Mohsin Hamid: Der letzte weisse Mann

Ein Weisser wacht auf, ist auf einmal schwarz und merkt: So also sieht einen die Welt an, wenn man anders ist
In seinem Roman «Der letzte weisse Mann» denkt der pakistanische Autor Mohsin Hamid über Hautfarbe und Identität nach. Der Plot ist grandios, und die Versuchsanlage erinnert an Kafkas «Verwandlung».
Anders ist ein weisser Mann. Bis er eines Morgens aufwacht und bemerkt, dass sich seine Haut über Nacht dunkel gefärbt hat. Anders’ erste Reaktion ist Wut auf den schwarzen Fremden, der ihm aus dem Spiegel entgegensieht. Dann gerät er in Panik.

##############################

_Aufgabenstellung_
1. Geben Sie den Text über Mohsin Hamids Roman von „Anders ist ein“ bis einschließlich „er in Panik.“ wieder und ersetzen Sie dabei „Wut“ durch „Zorn“.
2. Führen Sie den Text über Mohsin Hamids Roman im Anschluss an seinen letzten Satz weiter.
Die nachstehende Auflistung wird nicht benötigt.

_Erfasste Daten_
##############################

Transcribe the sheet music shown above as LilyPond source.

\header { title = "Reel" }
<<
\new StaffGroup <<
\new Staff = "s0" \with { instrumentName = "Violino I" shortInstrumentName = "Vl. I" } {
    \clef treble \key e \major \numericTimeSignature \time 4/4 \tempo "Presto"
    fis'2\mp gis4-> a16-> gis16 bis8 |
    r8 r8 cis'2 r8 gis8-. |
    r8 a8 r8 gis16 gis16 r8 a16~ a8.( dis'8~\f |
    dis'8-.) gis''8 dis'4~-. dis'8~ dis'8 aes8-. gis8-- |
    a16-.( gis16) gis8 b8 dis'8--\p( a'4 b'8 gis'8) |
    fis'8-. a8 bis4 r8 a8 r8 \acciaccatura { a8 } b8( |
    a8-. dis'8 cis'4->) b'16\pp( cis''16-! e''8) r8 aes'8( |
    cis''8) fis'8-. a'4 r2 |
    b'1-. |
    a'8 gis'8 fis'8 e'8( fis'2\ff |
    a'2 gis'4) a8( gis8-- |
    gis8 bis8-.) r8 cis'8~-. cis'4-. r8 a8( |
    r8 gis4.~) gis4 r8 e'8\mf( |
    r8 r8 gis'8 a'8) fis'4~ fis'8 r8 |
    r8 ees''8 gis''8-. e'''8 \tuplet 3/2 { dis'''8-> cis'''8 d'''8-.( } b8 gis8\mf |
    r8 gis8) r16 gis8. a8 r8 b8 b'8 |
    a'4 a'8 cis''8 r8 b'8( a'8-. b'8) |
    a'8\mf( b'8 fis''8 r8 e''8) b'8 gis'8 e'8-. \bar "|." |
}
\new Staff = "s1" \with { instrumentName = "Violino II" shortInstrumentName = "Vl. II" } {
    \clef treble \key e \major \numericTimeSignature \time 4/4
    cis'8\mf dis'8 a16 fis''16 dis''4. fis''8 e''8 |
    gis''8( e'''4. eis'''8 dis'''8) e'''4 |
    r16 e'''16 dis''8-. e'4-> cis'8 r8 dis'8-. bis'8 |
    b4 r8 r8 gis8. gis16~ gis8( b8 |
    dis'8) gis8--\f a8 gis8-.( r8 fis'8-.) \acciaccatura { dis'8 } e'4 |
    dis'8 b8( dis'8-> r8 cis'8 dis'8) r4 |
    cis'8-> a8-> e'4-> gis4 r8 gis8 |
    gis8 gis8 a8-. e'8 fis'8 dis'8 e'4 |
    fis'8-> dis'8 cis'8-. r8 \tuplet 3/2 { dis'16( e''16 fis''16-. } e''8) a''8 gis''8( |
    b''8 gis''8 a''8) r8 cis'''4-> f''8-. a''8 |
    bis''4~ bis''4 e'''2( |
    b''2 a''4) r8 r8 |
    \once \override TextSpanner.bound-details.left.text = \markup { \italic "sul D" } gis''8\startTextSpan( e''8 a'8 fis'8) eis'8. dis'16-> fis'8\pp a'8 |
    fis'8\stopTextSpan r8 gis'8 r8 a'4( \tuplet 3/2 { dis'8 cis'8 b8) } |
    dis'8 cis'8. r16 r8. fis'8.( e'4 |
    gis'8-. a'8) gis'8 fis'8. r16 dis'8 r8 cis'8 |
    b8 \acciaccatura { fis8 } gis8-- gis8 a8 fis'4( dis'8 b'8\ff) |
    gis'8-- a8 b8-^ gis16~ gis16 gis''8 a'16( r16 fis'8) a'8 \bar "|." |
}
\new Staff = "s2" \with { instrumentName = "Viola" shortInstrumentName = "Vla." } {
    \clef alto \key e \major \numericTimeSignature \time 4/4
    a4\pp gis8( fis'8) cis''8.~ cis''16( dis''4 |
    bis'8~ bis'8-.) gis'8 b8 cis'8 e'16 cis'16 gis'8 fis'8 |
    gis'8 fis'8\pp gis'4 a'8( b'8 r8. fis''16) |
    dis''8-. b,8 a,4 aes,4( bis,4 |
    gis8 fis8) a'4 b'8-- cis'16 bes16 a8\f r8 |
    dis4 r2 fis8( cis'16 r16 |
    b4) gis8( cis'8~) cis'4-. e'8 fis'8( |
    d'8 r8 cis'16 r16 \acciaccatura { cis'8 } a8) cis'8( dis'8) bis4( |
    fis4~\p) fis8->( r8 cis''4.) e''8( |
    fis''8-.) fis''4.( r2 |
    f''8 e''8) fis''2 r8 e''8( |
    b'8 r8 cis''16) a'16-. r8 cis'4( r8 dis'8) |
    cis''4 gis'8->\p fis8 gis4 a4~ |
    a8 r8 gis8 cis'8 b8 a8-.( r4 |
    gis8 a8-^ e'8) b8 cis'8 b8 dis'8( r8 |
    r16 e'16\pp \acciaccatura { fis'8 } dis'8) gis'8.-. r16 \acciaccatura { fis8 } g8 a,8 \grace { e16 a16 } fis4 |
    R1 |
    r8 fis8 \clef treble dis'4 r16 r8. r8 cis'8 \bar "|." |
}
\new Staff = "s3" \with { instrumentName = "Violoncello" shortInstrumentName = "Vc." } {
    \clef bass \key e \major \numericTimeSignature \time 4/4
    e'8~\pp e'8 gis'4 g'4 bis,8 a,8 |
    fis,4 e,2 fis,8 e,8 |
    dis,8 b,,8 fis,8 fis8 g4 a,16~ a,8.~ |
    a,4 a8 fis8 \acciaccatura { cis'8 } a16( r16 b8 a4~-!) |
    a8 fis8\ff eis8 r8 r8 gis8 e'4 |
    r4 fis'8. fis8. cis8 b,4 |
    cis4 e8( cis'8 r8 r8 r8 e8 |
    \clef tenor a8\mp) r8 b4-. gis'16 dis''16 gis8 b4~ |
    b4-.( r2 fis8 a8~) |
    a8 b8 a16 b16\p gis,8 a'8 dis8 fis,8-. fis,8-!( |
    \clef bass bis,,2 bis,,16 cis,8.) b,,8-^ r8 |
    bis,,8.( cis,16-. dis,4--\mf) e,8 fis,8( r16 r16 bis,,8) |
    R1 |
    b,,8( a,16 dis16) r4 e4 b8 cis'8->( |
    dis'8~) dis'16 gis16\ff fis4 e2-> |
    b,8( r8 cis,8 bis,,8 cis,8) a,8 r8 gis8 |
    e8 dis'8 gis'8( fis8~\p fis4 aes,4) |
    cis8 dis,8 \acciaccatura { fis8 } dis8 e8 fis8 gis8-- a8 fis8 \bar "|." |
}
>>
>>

##############################

_Lösungen_
1.
Anders ist ein weisser Mann. Bis er eines Morgens aufwacht und bemerkt, dass sich seine Haut über Nacht dunkel gefärbt hat. Anders’ erste Reaktion ist Zorn auf den schwarzen Fremden, der ihm aus dem Spiegel entgegensieht. Dann gerät er in Panik.

2.
Im Supermarkt hat er Angst, seine Kreditkarte zu verwenden, er meint, in den Blicken der anderen Feindseligkeit zu entdecken, und in dem Fitnesscenter, in dem er arbeitet, erklärt sein Chef ihm rundheraus, dass er sich, wäre ihm das passiert, umgebracht hätte. Nur Oona, die gelegentliche Geliebte, sieht seine Verwandlung als Chance für einen Neubeginn: «Vielleicht weil Anders nicht mehr aussah wie Anders, betrachtete sie ihre Beziehung mit anderen Augen, oder vielleicht weil Anders noch immer Anders war, egal wie er aussah, sie sah den Anders in ihm deutlicher, warum auch immer.»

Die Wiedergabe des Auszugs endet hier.